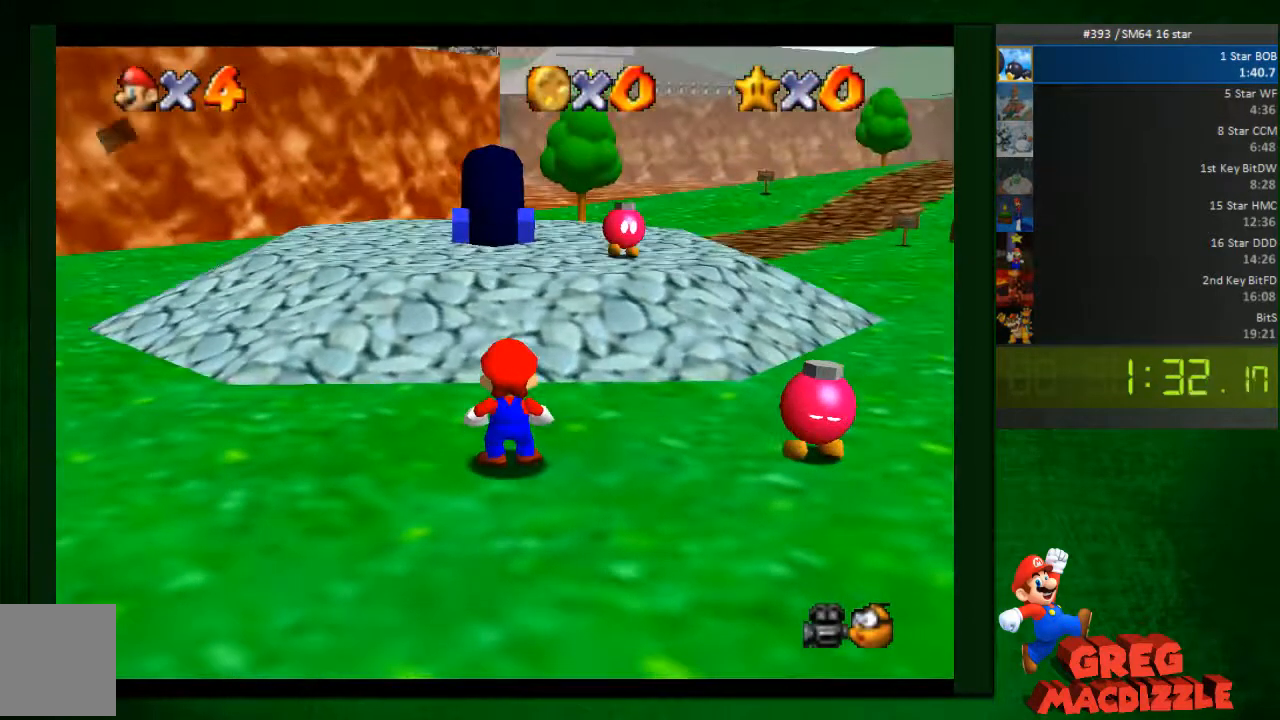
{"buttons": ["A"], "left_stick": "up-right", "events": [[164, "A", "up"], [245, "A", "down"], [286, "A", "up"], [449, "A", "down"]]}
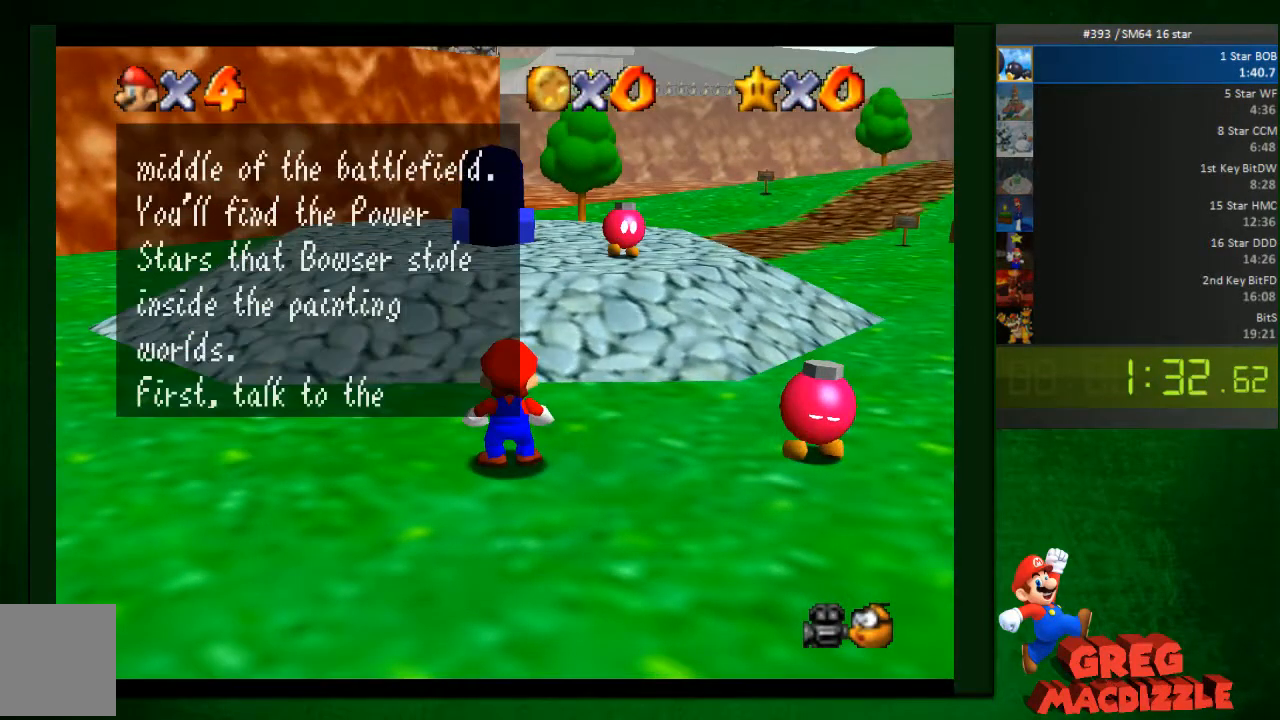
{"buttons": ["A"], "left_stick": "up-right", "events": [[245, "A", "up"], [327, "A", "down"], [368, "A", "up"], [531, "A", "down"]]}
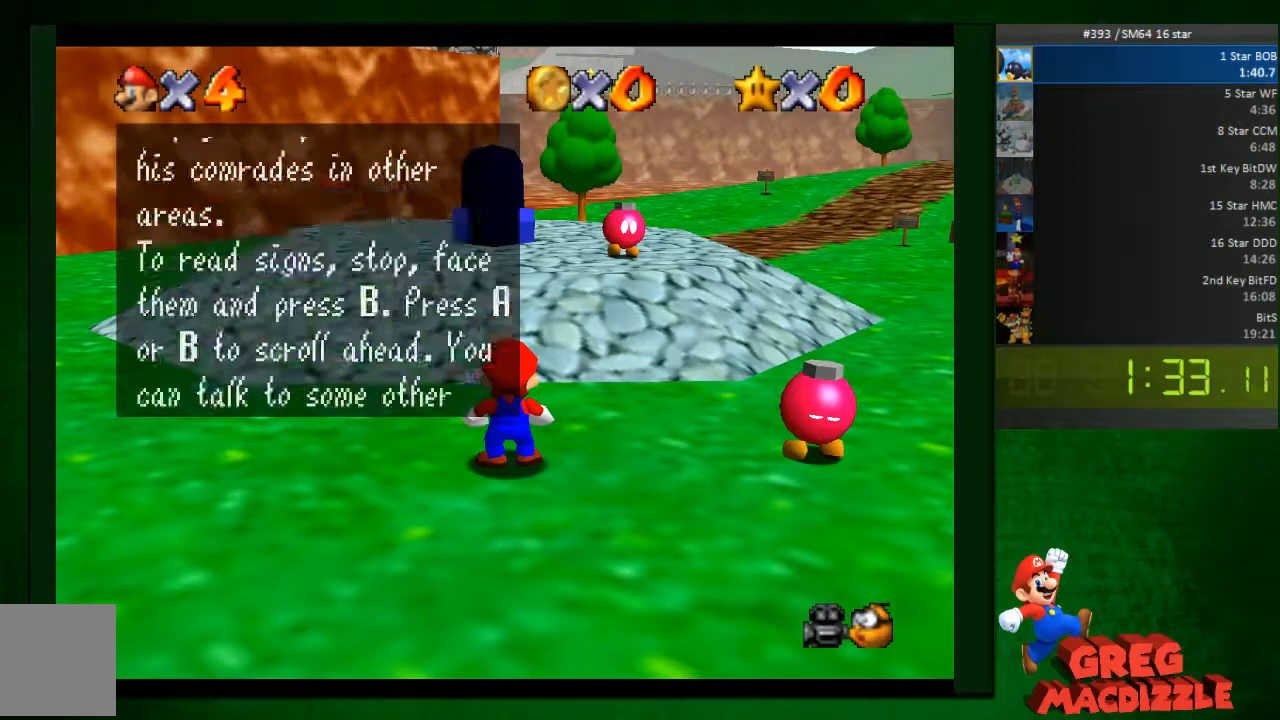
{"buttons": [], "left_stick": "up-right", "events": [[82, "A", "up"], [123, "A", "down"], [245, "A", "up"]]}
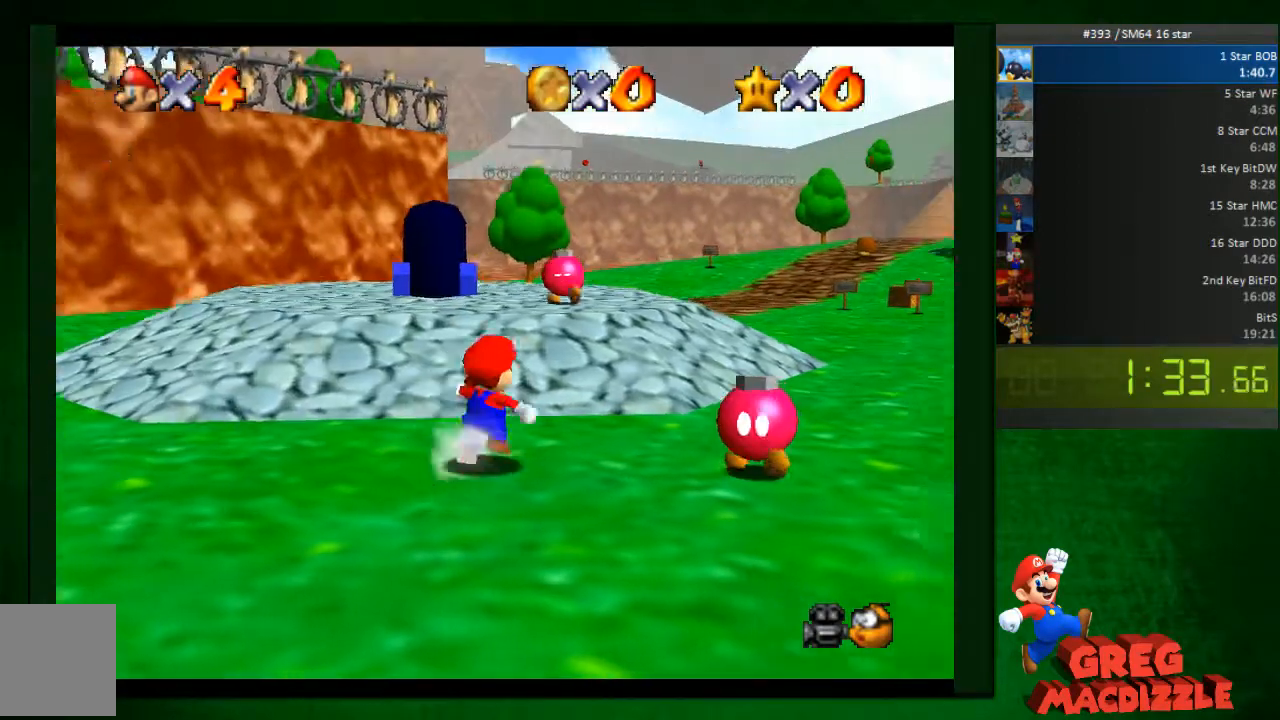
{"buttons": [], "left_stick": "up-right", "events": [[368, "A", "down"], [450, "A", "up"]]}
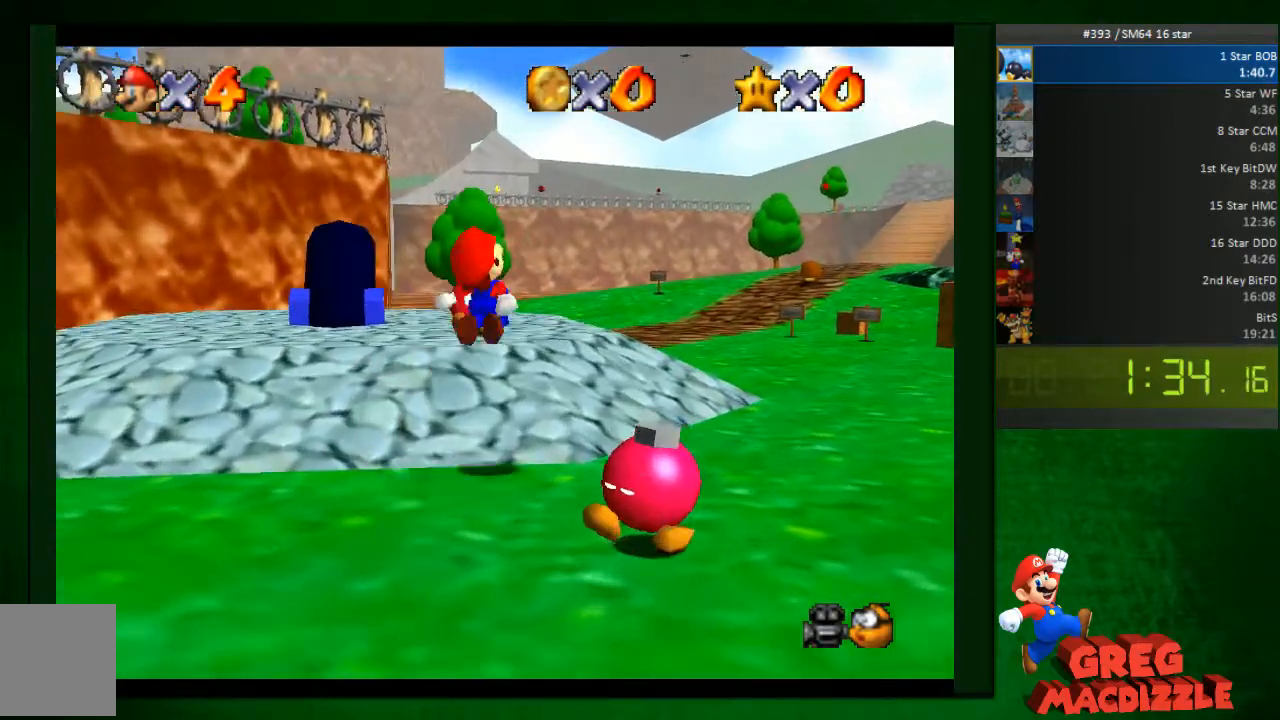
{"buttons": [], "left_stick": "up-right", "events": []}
...
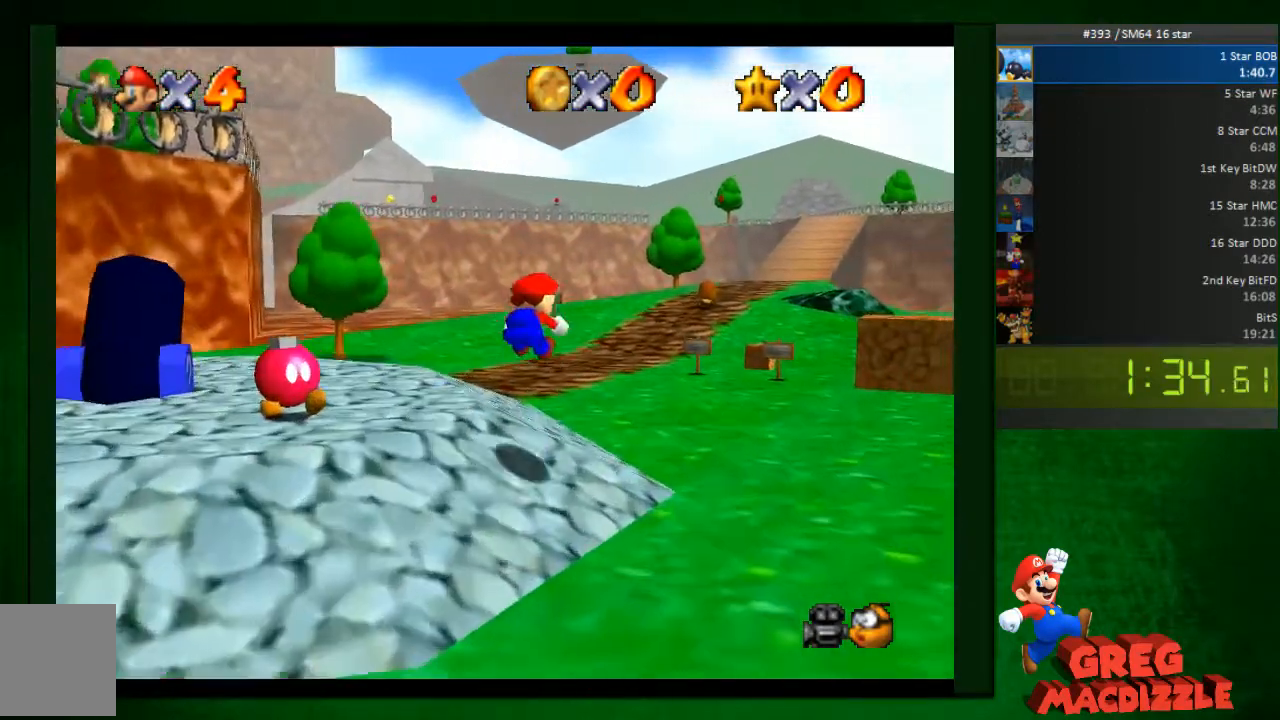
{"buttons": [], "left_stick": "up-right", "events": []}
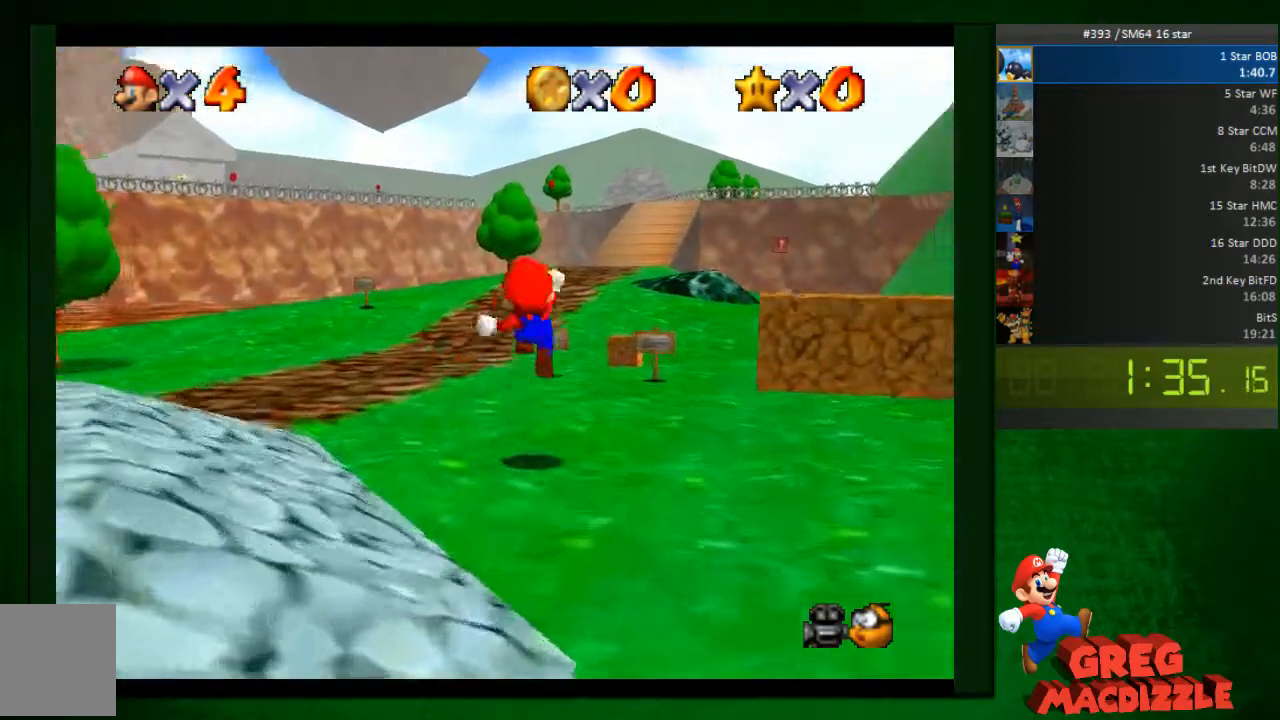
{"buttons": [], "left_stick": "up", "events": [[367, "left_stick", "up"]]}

WHAT THE EXERCISE ASKS
Considering only the data above, return the lines in which "right" occurs.

WRITTEN RESPONSE
{"buttons": ["A"], "left_stick": "up-right", "events": [[164, "A", "up"], [245, "A", "down"], [286, "A", "up"], [449, "A", "down"]]}
{"buttons": ["A"], "left_stick": "up-right", "events": [[245, "A", "up"], [327, "A", "down"], [368, "A", "up"], [531, "A", "down"]]}
{"buttons": [], "left_stick": "up-right", "events": [[82, "A", "up"], [123, "A", "down"], [245, "A", "up"]]}
{"buttons": [], "left_stick": "up-right", "events": [[368, "A", "down"], [450, "A", "up"]]}
{"buttons": [], "left_stick": "up-right", "events": []}
{"buttons": [], "left_stick": "up-right", "events": []}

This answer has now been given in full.